The summary of the logistic model is notably different from the linear regression, as the methodology behind is quite different. Nevertheless, we have tests for the significance of each coefficient. Here we obtain that temp is significantly different from zero, at least at a level $$\alpha=0.05$$. Therefore we can conclude that the temperature is indeed affecting the probability of an incident with the O-rings (answers Q1).
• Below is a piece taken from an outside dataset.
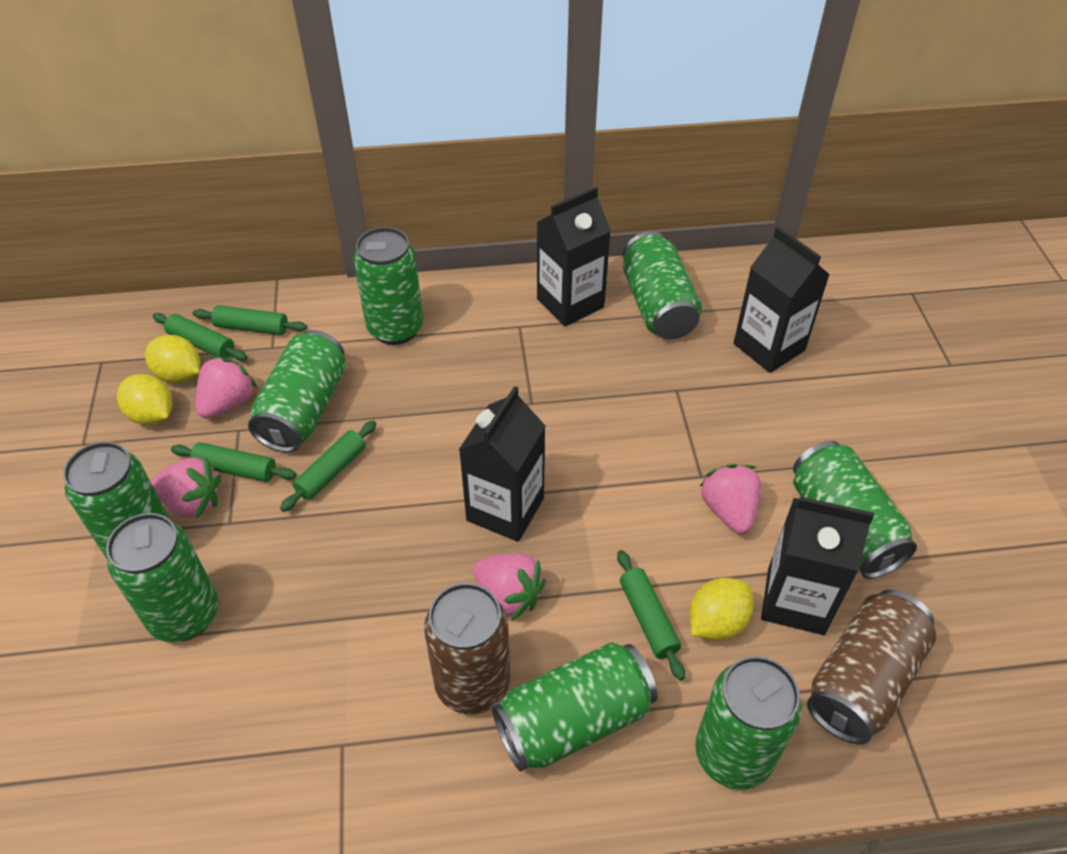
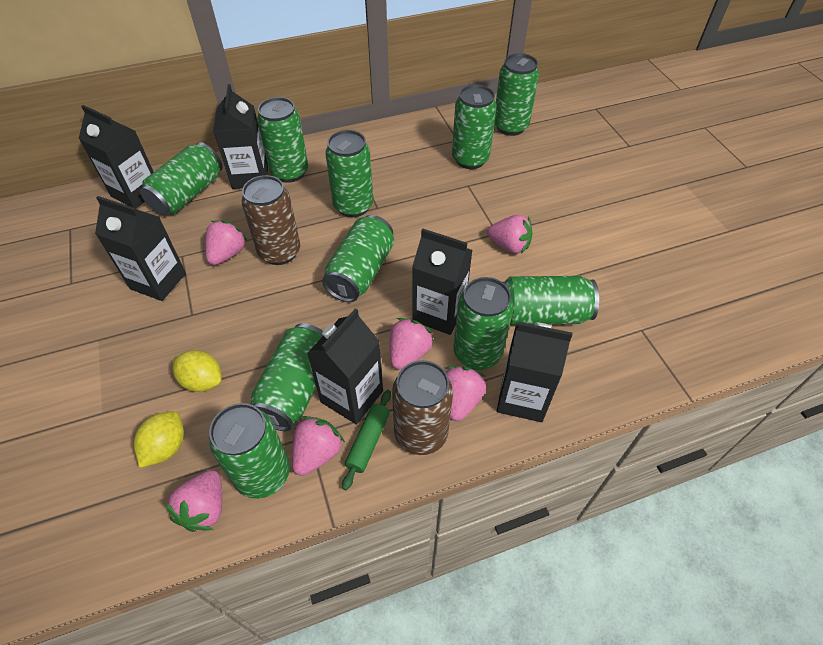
black carton: [459,386,545,542] [537,187,611,326] [734,227,830,373] [761,496,874,635] = 4 -> [79,105,154,208] [95,196,186,301] [213,84,268,189] [307,308,383,425] [412,228,473,335] [497,322,573,422] = 6
green can: [63,441,170,559] [106,513,218,642] [248,330,346,452] [353,227,423,345] [492,642,658,772] [623,231,702,340] [695,656,802,790] [793,441,917,579] = 8 -> [140,142,222,215] [209,403,290,499] [251,323,323,431] [257,97,308,183] [322,215,394,302] [325,130,373,217] [452,84,497,169] [454,277,513,370] [494,53,539,136] [503,276,599,325] = 10
green rolling pin: [152,313,247,361] [171,442,296,482] [193,305,307,335] [280,420,376,512] [617,550,685,681] = 5 -> [342,390,391,490] = 1
pink strawberry: [151,458,221,518] [196,356,257,419] [474,554,546,621] [699,464,761,534] = 4 -> [164,470,222,532] [205,220,248,265] [292,416,345,476] [390,318,434,370] [445,366,486,421] [487,215,532,254] = 6
yellow lemon: [117,374,173,425] [145,335,200,383] [689,578,753,640] = 3 -> [134,411,184,468] [172,350,222,392] = 2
The coefficient of temp, $$\hat\beta_1$$, can be regarded the “correlation between the temperature and the probability of having at least one incident”. This correlation, as evidenced by the sign of $$\hat\beta_1$$, is negative. Let’s plot the fitted logistic curve to see that indeed the probability of incident and temperature are negatively correlated:

# Plot data
plot(challenger$temp, challenger$fail.field, xlim = c(-1, 30), xlab = "Temperature",
ylab = "Incident probability")

# Draw the fitted logistic curve
x <- seq(-1, 30, l = 200)
y <- exp(-(nasa$coefficients + nasa$coefficients * x))
y <- 1 / (1 + y)
lines(x, y, col = 2, lwd = 2)

# The Challenger
points(-0.6, 1, pch = 16)
text(-0.6, 1, labels = "Challenger", pos = 4) At the sight of this curve and the summary of the model we can conclude that the temperature was increasing the probability of an O-ring incident (Q2). Indeed, the confidence intervals for the coefficients show a significative negative correlation at level $$\alpha=0.05$$:

confint(nasa, level = 0.95)
#ans>              2.5 % 97.5 %
#ans> (Intercept)  1.336 17.783
#ans> temp        -0.924 -0.109

Finally, the probability of having at least one incident with the O-rings in the launch day was $$0.9996$$ according to the fitted logistic model (Q3). This is easily obtained:

predict(nasa, newdata = data.frame(temp = -0.6), type = "response")
#ans> 1
#ans> 1

Be aware that type = "response" has a different meaning in logistic regression. In linear models it returns a CI for the prediction. But, type = "response" means that the probability should be returned, instead of the value of the link function, which is returned with type = "link" (the default).

Recall that there is a serious problem of extrapolation in the prediction, which makes it less precise (or more variable). But this extrapolation, together with the evidences raised by a simple analysis like we did, should have been strong arguments for postponing the launch.